▶ [WHAT IS EXPECTED]:
No picture belongs in the copy. Repeat each line below exactly.
DATASET EXCERPTS: Begin
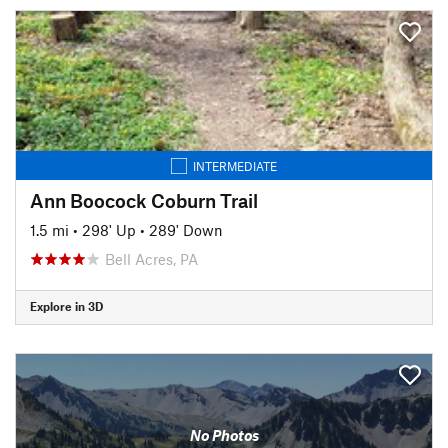
INTERMEDIATE
Ann Boocock Coburn Trail
1.5 mi
•
298' Up
•
289' Down
Bell Acres, PA
Explore in 3D
No Photos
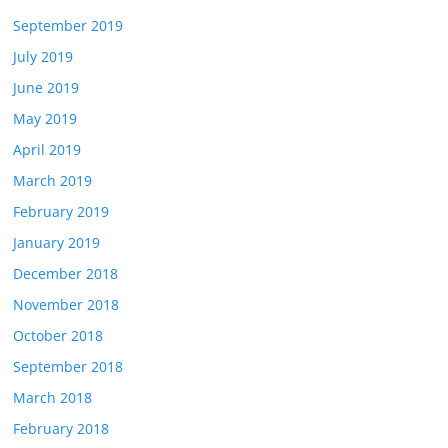
September 2019
July 2019
June 2019
May 2019
April 2019
March 2019
February 2019
January 2019
December 2018
November 2018
October 2018
September 2018
March 2018
February 2018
DATASET EXCERPTS: End
▶ [OUTPUT]:
INTERMEDIATE
Ann Boocock Coburn Trail
1.5 mi
•
298' Up
•
289' Down
Bell Acres, PA
Explore in 3D
No Photos
September 2019
July 2019
June 2019
May 2019
April 2019
March 2019
February 2019
January 2019
December 2018
November 2018
October 2018
September 2018
March 2018
February 2018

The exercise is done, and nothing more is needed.